Passive voice gets a lot of bad press and for good reason. You may have heard it discussed in the oft-ridiculed phrase "mistakes were made," which is often used to dodge any implication of responsibility. But when it comes to some more technical areas, some situations call for writing in passive voice. Here are three tips for deciding when it's time to combine scientific writing and the passive voice:
- Don't use passive voice to sound objective. Removing the actor who's making the assertions makes it seem like a document is unbiased. "The data was analyzed and a conclusion was reached" doesn't suggest as much possibility for bias or human error as "we analyzed the data and reached a conclusion." But when it comes to analysis and experiments, objectivity isn't constructed on the page. It's constructed in the process. Trying to distance yourself from the material by writing in passive voice is only cosmetic.
- Don't use passive voice to sound professional. Active voice is generally clearer and more direct than passive, making it the more professional option. But many engineers and scientists use passive voice under the assumption that it's a way to maintain professionalism . In many cases, this has to do with college admonitions to avoid first-person point of view, which is a misleading guideline on its own. First-person is professional if it focuses on communicating the relevant information and doesn't engage in tangents or personal minutia.

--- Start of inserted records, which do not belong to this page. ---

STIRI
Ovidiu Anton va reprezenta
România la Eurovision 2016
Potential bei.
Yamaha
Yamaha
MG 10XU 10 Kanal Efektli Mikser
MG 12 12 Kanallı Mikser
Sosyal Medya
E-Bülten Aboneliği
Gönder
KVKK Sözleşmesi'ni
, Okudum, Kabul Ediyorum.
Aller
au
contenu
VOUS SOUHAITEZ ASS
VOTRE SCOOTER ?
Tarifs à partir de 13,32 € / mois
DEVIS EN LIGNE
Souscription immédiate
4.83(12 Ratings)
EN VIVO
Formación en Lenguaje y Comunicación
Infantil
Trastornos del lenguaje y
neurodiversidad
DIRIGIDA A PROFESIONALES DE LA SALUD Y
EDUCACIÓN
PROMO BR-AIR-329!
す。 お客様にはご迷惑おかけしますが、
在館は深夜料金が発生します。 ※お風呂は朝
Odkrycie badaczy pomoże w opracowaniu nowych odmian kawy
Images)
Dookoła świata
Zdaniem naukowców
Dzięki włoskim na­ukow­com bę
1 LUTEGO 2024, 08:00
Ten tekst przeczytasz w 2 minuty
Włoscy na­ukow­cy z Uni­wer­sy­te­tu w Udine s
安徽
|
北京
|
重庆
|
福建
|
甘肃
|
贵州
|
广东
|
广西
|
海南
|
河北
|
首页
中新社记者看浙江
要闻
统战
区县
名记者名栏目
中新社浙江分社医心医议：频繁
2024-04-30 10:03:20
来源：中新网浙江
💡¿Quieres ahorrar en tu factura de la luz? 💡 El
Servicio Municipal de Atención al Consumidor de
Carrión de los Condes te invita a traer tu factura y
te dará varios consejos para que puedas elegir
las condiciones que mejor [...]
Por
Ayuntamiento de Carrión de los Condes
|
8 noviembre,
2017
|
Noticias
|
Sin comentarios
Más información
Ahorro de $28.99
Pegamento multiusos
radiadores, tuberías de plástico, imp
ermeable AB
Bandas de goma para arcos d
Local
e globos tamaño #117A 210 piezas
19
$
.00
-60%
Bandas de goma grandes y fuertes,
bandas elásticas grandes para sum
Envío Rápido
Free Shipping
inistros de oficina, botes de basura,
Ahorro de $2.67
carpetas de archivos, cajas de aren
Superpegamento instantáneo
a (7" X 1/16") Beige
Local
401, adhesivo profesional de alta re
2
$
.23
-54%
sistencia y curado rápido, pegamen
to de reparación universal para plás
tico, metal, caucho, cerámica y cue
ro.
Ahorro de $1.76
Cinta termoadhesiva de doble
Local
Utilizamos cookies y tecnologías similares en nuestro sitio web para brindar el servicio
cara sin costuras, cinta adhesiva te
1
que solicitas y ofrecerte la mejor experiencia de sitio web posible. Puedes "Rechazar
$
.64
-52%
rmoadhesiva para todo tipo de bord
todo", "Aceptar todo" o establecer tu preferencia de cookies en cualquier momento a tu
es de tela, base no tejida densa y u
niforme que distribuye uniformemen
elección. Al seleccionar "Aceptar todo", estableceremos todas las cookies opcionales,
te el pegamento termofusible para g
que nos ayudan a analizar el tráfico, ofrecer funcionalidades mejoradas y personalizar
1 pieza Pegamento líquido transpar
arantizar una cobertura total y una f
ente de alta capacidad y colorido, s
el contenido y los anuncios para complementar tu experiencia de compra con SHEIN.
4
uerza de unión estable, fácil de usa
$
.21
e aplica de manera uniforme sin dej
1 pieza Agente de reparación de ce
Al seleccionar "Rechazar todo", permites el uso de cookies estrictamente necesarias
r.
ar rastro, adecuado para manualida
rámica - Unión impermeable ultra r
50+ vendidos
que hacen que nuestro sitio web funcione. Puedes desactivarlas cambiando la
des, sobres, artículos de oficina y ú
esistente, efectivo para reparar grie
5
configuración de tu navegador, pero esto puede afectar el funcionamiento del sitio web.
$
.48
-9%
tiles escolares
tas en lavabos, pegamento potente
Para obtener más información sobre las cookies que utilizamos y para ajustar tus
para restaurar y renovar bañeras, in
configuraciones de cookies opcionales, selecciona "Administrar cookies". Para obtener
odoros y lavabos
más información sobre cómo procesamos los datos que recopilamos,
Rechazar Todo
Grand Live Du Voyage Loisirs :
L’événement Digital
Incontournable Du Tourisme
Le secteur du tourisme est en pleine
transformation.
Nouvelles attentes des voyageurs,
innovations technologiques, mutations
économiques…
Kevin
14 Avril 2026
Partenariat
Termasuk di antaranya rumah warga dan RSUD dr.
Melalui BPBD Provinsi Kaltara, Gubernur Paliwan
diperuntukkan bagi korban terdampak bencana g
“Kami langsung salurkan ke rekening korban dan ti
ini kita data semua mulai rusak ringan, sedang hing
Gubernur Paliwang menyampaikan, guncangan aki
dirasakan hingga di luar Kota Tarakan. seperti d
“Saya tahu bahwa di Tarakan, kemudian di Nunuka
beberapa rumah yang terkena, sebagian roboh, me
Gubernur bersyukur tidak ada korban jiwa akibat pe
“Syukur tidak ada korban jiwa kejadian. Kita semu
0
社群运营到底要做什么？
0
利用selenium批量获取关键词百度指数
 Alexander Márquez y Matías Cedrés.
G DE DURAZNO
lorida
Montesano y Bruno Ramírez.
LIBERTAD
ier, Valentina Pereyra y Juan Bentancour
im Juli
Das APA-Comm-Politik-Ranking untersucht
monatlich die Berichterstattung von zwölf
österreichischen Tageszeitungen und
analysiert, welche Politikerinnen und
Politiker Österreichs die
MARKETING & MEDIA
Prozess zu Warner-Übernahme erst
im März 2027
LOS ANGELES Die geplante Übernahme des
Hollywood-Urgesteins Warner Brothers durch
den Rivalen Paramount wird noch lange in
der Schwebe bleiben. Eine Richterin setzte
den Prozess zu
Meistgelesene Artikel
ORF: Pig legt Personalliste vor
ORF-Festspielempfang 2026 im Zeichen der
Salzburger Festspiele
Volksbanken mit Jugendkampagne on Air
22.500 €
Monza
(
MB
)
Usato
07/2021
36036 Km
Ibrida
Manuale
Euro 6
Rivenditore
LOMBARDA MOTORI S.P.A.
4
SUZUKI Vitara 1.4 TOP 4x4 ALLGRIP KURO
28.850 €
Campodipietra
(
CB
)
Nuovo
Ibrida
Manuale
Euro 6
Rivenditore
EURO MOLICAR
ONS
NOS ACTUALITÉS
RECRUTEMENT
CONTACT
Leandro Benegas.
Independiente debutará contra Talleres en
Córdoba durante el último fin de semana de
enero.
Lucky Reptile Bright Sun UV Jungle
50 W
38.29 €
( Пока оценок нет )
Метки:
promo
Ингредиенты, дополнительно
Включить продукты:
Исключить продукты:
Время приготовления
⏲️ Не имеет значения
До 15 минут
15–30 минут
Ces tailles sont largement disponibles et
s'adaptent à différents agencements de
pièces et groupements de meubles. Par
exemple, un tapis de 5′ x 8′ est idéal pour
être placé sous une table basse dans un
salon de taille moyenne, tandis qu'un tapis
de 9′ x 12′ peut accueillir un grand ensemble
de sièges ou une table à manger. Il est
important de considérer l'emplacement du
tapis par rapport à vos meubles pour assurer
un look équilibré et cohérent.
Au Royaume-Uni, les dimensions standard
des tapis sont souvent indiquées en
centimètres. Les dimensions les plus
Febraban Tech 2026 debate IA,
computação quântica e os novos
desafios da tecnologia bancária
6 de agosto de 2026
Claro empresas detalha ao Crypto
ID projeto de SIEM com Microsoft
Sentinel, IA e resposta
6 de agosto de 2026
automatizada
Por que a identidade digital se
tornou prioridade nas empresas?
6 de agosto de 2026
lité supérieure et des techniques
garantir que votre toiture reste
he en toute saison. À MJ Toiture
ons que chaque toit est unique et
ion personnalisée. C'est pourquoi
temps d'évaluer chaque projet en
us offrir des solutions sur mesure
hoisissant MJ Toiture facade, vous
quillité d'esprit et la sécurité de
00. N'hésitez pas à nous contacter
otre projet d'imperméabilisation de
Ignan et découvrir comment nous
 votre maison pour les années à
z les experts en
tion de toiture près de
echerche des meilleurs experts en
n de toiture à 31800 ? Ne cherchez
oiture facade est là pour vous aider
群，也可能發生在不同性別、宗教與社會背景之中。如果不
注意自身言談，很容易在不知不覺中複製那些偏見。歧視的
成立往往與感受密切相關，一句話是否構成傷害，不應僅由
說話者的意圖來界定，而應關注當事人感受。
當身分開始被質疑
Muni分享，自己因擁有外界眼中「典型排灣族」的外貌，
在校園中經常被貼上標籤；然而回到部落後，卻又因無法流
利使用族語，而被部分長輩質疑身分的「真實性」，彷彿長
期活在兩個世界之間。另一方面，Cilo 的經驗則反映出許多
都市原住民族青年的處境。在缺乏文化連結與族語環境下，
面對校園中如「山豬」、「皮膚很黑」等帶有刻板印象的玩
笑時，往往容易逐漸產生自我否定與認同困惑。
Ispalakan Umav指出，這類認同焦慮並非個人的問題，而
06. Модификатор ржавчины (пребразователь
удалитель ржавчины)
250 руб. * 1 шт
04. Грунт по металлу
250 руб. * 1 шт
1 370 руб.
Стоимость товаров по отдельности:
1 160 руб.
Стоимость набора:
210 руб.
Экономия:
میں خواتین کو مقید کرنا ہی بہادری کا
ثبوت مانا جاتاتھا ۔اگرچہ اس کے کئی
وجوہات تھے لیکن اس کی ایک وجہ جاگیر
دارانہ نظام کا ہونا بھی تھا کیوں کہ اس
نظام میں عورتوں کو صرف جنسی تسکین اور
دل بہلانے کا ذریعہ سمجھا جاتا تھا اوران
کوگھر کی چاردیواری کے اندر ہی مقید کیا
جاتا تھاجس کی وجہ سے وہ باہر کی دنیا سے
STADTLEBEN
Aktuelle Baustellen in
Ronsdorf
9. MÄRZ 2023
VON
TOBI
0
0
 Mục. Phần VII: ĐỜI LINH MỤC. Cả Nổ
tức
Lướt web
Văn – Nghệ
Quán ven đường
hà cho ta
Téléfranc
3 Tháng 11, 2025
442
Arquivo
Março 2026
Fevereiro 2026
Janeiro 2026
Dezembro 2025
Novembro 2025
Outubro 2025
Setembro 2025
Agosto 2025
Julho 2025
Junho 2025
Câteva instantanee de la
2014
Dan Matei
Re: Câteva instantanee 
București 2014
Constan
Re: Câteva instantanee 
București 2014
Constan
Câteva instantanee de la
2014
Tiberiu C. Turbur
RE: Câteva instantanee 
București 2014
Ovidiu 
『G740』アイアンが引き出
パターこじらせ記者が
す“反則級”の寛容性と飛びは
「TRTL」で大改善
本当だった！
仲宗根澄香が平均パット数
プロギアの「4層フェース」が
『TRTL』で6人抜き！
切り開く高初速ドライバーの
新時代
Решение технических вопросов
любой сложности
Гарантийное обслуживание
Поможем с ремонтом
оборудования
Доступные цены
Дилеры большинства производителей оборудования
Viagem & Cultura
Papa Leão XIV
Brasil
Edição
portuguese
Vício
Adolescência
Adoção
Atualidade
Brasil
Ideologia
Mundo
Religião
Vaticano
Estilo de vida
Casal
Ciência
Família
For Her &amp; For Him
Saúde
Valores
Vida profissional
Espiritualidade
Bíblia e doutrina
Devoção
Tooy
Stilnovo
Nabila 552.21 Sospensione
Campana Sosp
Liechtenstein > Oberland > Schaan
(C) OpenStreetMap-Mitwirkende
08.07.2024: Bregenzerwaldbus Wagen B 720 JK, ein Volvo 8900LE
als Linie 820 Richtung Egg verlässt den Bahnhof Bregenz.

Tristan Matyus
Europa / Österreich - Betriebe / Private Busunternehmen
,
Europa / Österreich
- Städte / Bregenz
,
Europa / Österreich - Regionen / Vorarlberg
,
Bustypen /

- Do use passive to emphasize the most important information . Compare the sentences "Fifty conference attendees attended the panel" and "The panel was attended by 50 conference attendees." In the first, the emphasis is on the number of attendees; in the second, the emphasis is on the panel itself. This could be useful if, perhaps, you wanted to draw a distinction like "By contrast, the lecture from our CEO drew crowds of over a hundred."